In the meantime, we did see a couple interesting sights on our way from Canberra here. When we were in Australia with Masterworks Chorale Ensemble in 2002, as we returned to Sydney from Canberra by bus, we stopped in Goulburn, New South Wales, for lunch beside the “Big Merino,” a 15.2-meter (50-foot) tall concrete statue of a merino sheep ram, known to the locals as “Rambo.” The statue was built in 1985 in honor of the merino wool industry in the area. The statue is hard to miss, just off the freeway at Goulburn’s first exit from the south, but we knew immediately that its location looked quite different from what we had seen in 2002. As it turns out, Rambo was moved about 800 meters (half a mile) south to be closer to the freeway exit. It is now surrounded by fast food places, a petrol (gas) station, and a gift shop with some really beautiful wool products made from the finest of merino wool. We climbed up inside the sheep where there are displays depicting the history of the wool industry and the processes required to make those fine woolen products. A lookout allows one to see out through the sheep’s eye-holes to view the surrounding territory.

We spent a couple nights in the village of Kangaroo Valley. Located in the wide rift valley of the Kangaroo River in the Southern Highlands of New South Wales, this village of about 800 people was established in 1817. The weather was quite stormy while we were there, and we spent most of our time making phone calls to the insurance company setting up our claims.
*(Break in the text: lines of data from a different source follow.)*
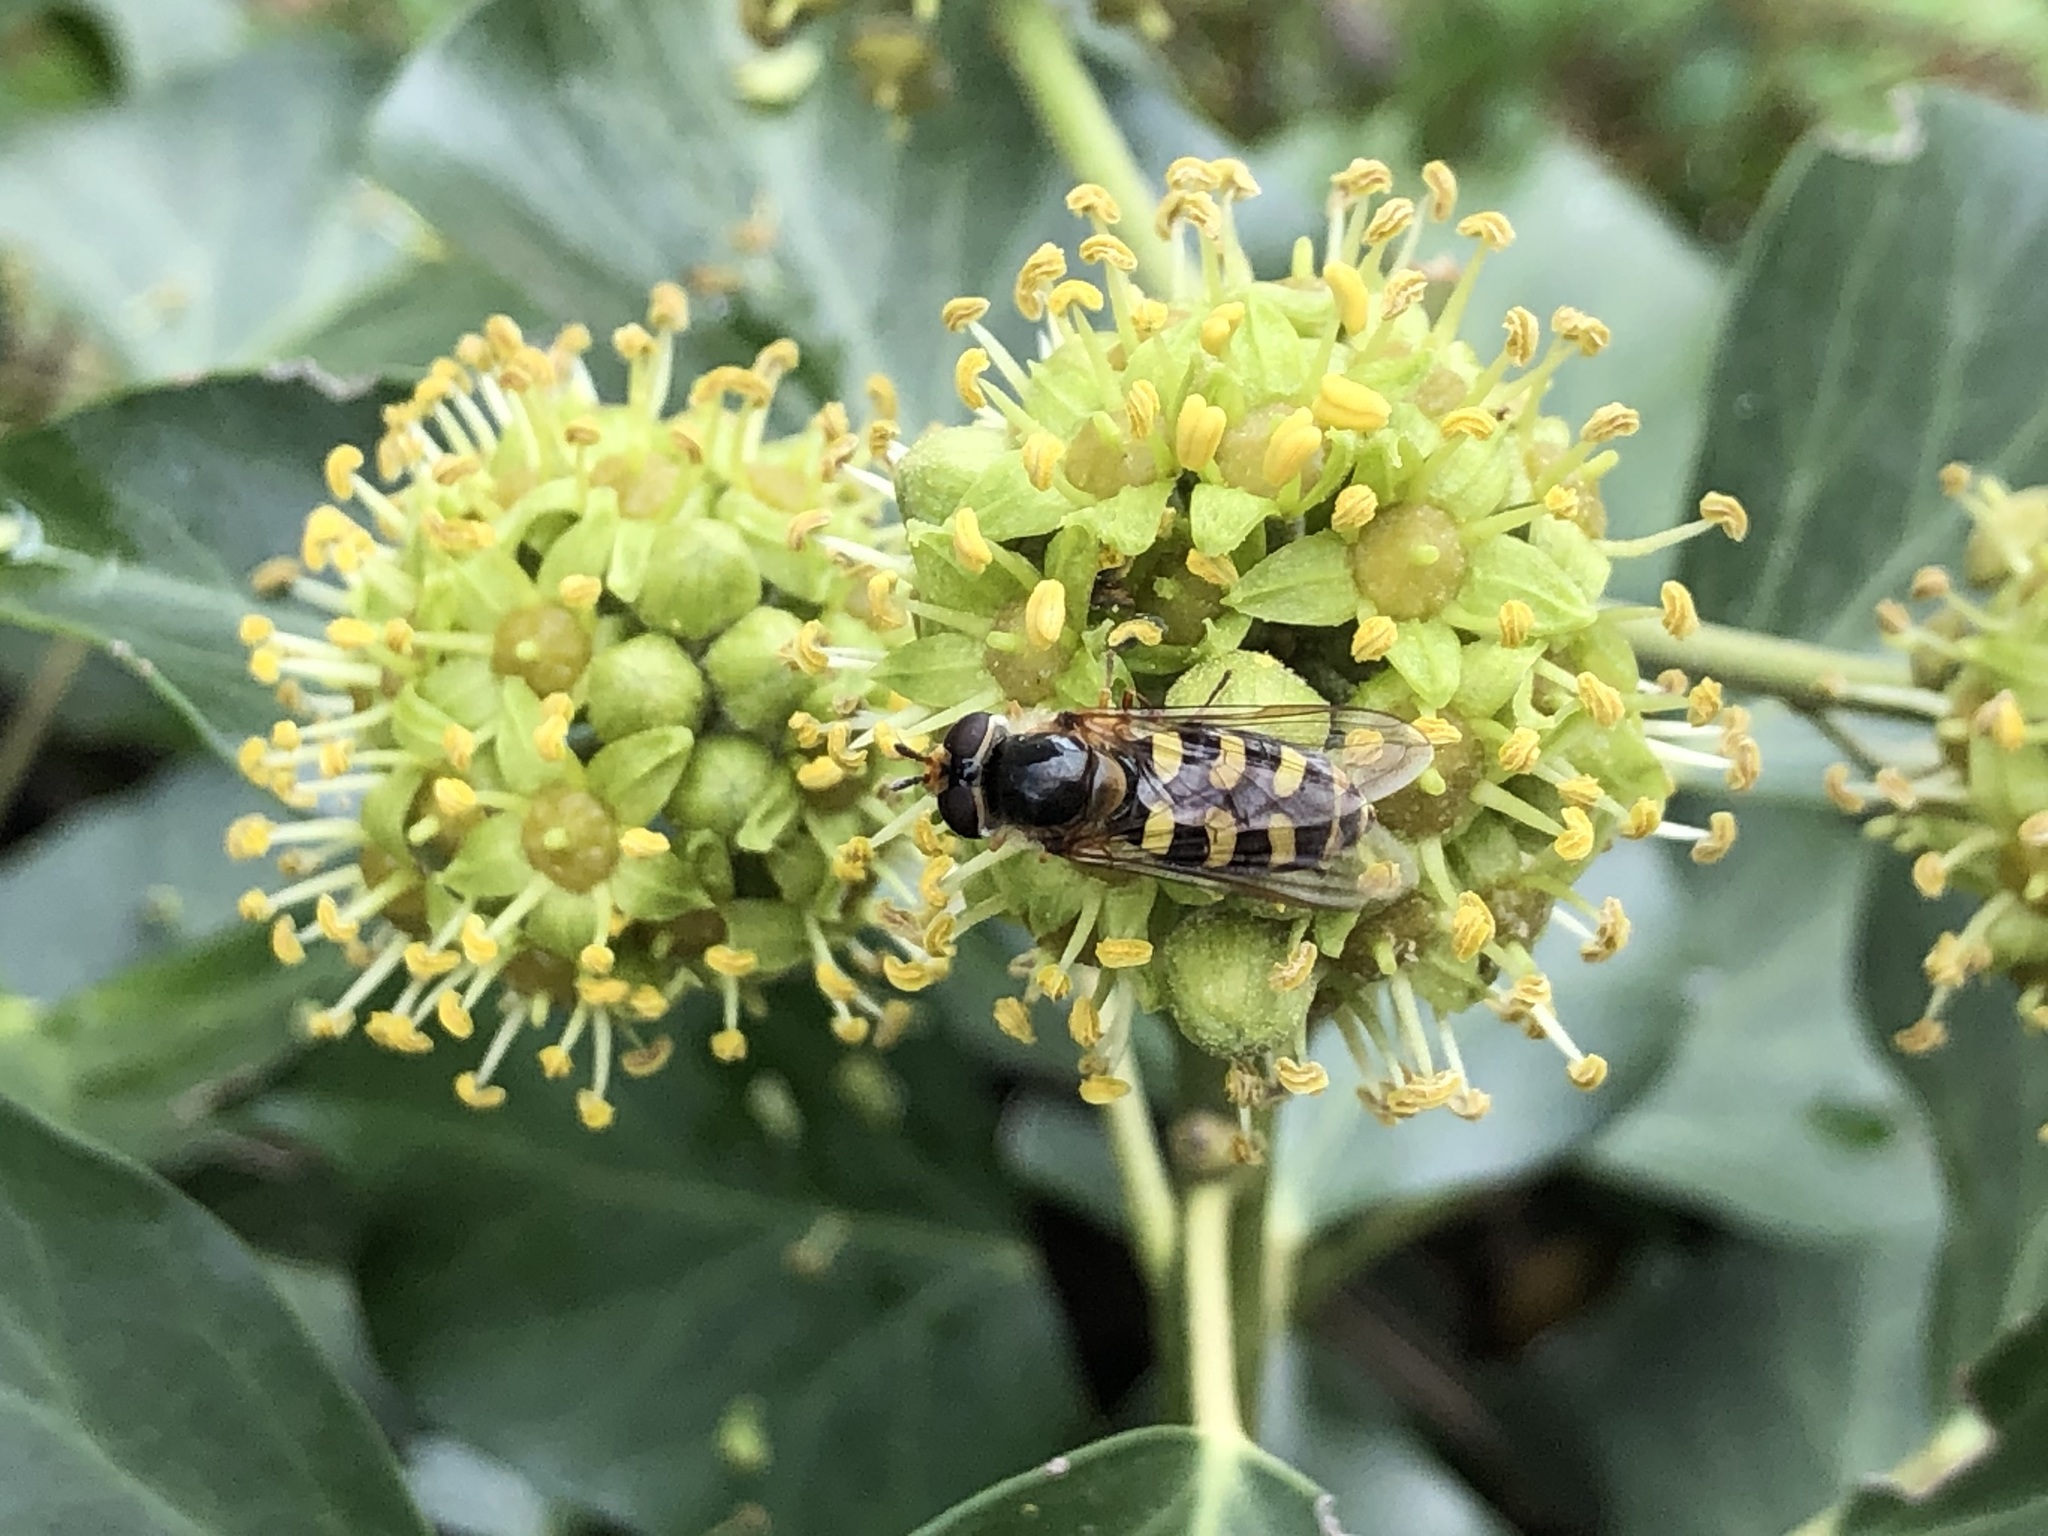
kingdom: Animalia
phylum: Arthropoda
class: Insecta
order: Diptera
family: Syrphidae
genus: Lapposyrphus
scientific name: Lapposyrphus lapponicus
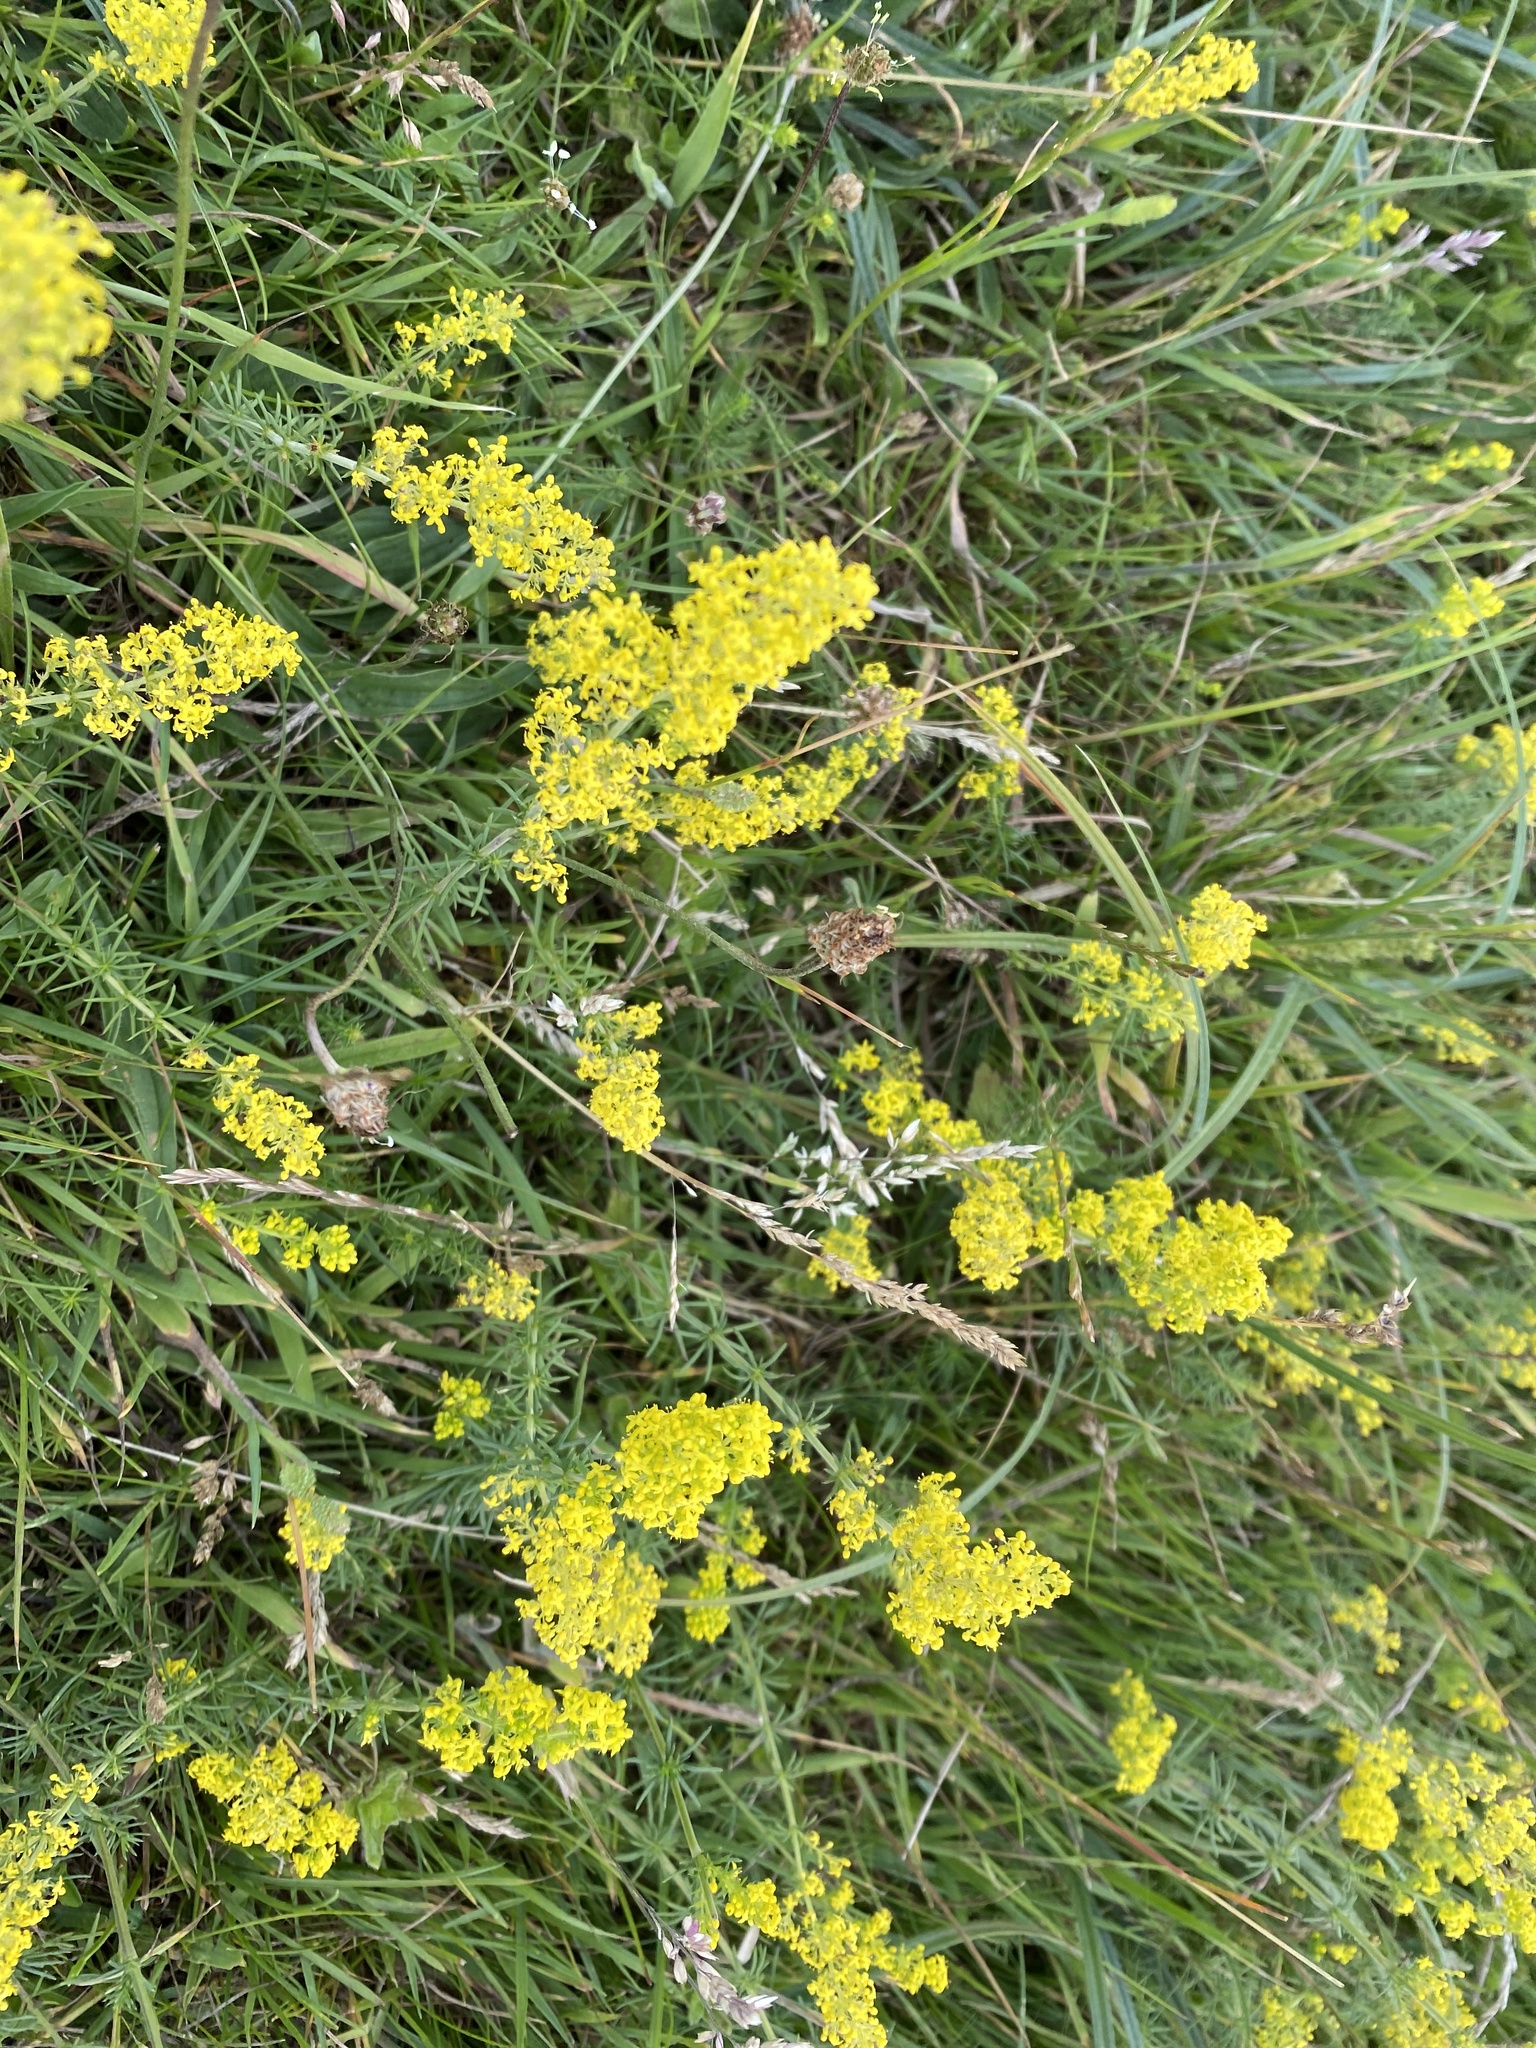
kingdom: Plantae
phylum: Tracheophyta
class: Magnoliopsida
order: Gentianales
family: Rubiaceae
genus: Galium
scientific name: Galium verum
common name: Lady's bedstraw
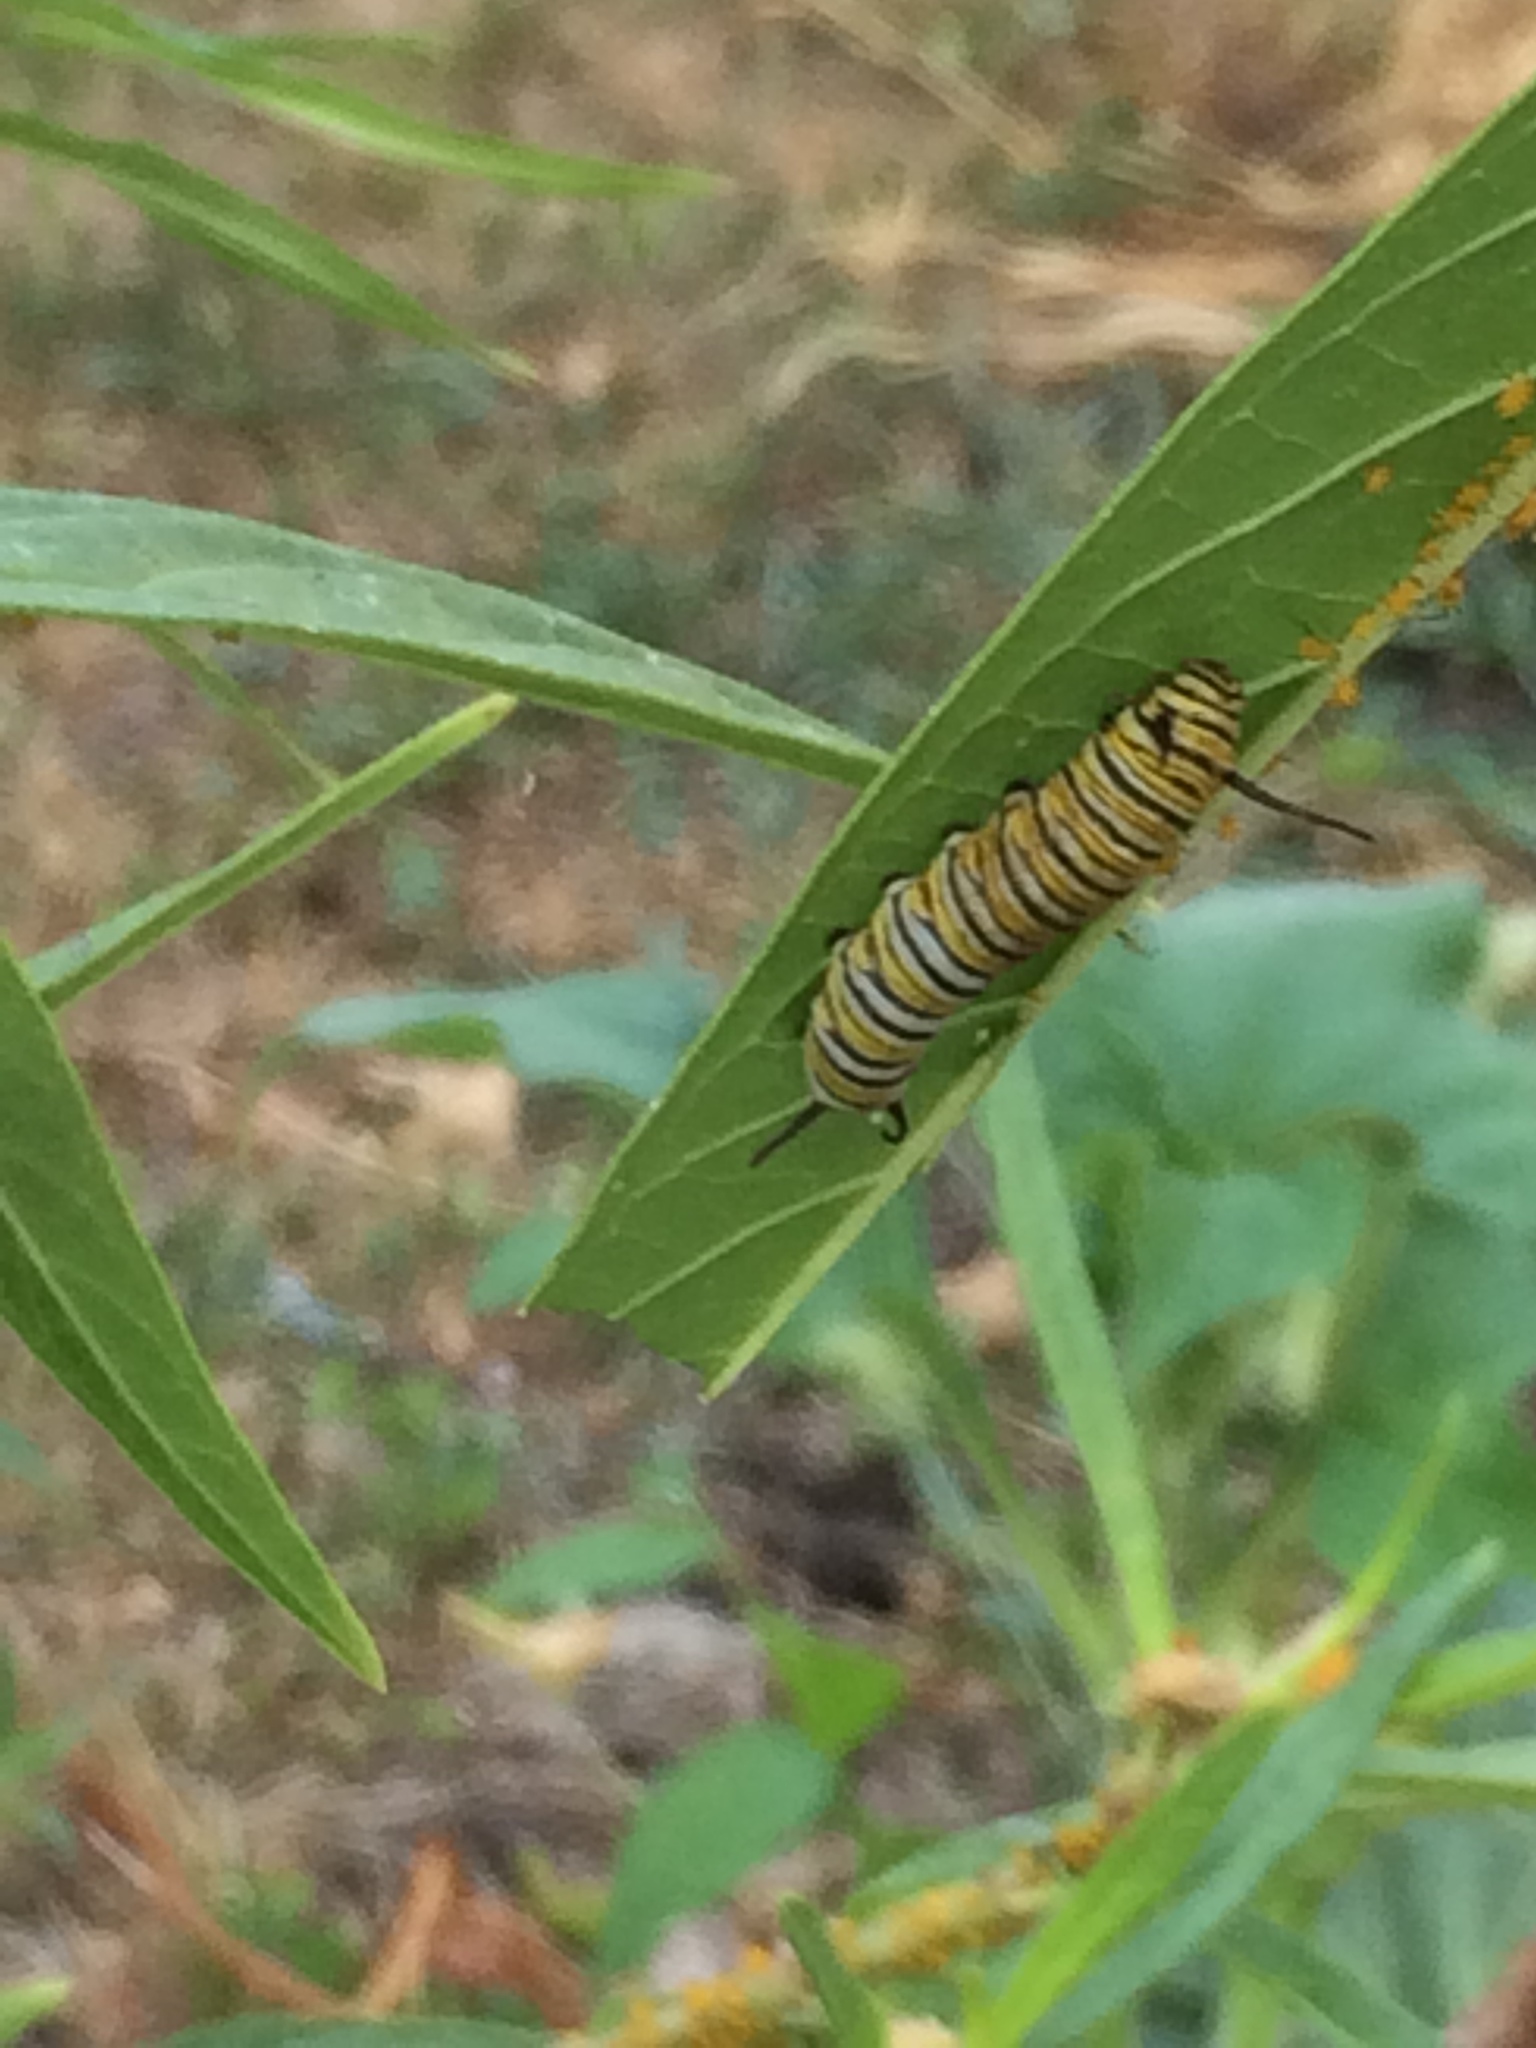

We really weren’t able to take advantage of the beautiful scenery and interesting history of the area. It is only a couple hours southwest of Sydney, so if all our plans come together in time, we just might go back for another look!

However, we certainly can’t complain about being “stuck” in Corrimal! This is a lovely part of New South Wales. We are enjoying taking long walks beside the beaches, seeing and listening to a variety of birds, and being lulled to sleep at night by the sound of the surf. Life really is good!